C’est sous la tutelle politique de l’Espagne que Naples a vécu sa différence culturelle aux XVIIème et XVIIIème siècles. Une tutelle souvent mal supportée par le petit peuple, prompt à ironiser sur les empiétements du pouvoir, peu soucieux des libertés et traditions locales.

Il n’empêche que, dans le même temps, la ville se transforme en un impressionnant laboratoire vocal, jusqu’à supplanter Venise dans les dernières décennies du Seicento. Car ici la fièvre baroque est partout : dans les façades des églises et des palazzi comme dans le lyrisme des nouvelles musiques et jusque dans l’air que l’on respire ; la rue napolitaine étant, à cet égard, un spectacle en soi, une scène animée, bigarrée, telle qu’elle n’a pas cessé, depuis, de l’être.

Tirant de ce décor effervescent son incroyable vitalité, l’école napolitaine va s’épanouir à l’opéra comme au sanctuaire. Quatre Cappelle (ou conservatoires) y sont alors florissantes, l’équivalent, à peu de choses près, des Ospedali à Venise. En tout cas, tout ce que l’art musical compte de noms fameux semble y avoir enseigné ; entre autres, à la Cappella de la Pietà de’ Turchini où œuvrent les meilleurs pédagogues, dont Francesco Provenzale, le plus grand maître parthénopéen avant l’avènement d’Alessandro Scarlatti.

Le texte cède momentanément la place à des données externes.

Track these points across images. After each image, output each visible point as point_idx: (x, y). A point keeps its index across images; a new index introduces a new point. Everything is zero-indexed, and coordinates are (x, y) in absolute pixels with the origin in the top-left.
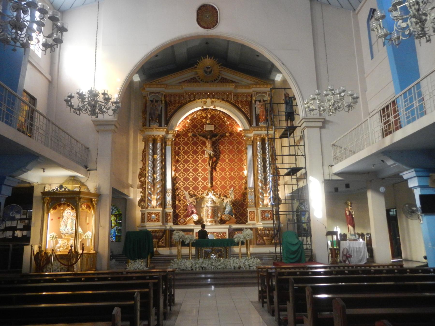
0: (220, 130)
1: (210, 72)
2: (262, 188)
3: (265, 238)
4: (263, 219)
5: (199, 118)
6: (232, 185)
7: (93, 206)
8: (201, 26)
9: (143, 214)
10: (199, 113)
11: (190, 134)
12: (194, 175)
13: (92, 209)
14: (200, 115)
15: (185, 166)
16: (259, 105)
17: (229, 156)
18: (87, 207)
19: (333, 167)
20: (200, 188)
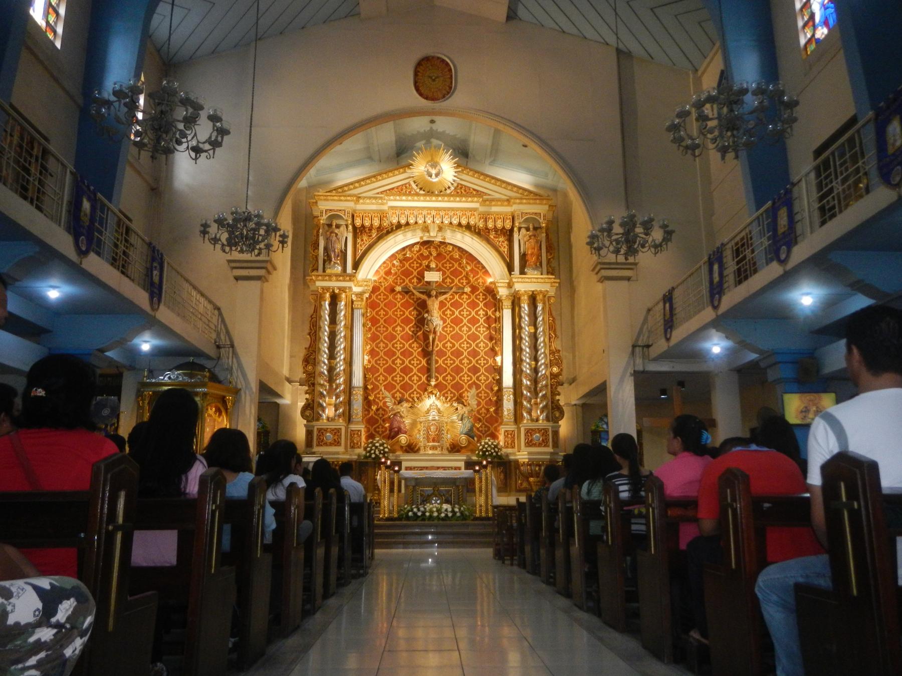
0: (453, 281)
1: (437, 175)
2: (528, 389)
3: (531, 479)
4: (529, 444)
5: (415, 257)
6: (474, 383)
7: (226, 409)
8: (421, 95)
9: (309, 433)
10: (416, 248)
11: (398, 289)
12: (403, 362)
13: (224, 414)
14: (418, 252)
15: (387, 345)
16: (525, 236)
17: (470, 329)
18: (216, 411)
19: (651, 349)
20: (415, 387)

Précisément, dès ce moment, les figliuoli (élèves) sont très sollicités pendant les liturgies de Noël et de Pâques pour chanter laudes, cantates et petits motets, dans les rues principales et jusque devant le palais du vice-roi, « portés par des chars allégoriques et des machineries ingénieuses (…), comme si, tels des anges, ils eussent réellement volé »…

Aujourd’hui, à près de trois siècles et demi de distance, la Cappella de’ Turchini (photo) nouvelle manière a repris le flambeau in situ, sous la direction stimulante d’Antonio Florio, son chef-fondateur. De ses illustres prédécesseurs, Florio, qui est originaire de la région voisine des Pouilles, a su retrouver les bonnes manières et, si j’ose dire, comme un style d’époque. Intuition ? Illusion ? Je ne sais, mais l’effet expressif reste saisissant. D’autant qu’à la réussite du concert vocal – où l’on fêtait le galbe belcantiste des sopranos Maria Ercolano et Valentina Varriale, la basse truculente de Raffaele Costantini et le naturel des ténors Giuseppe De Vittorio et Rosario Totaro, savoureux avocats de la cause napolitaine – s’ajoutait, pour le plus grand nombre, l’attrait de la redécouverte musicologique, à travers le réveil des cantates sacrées de Cristofaro Caresana, quasiment oublié depuis sa mort, survenue en 1709.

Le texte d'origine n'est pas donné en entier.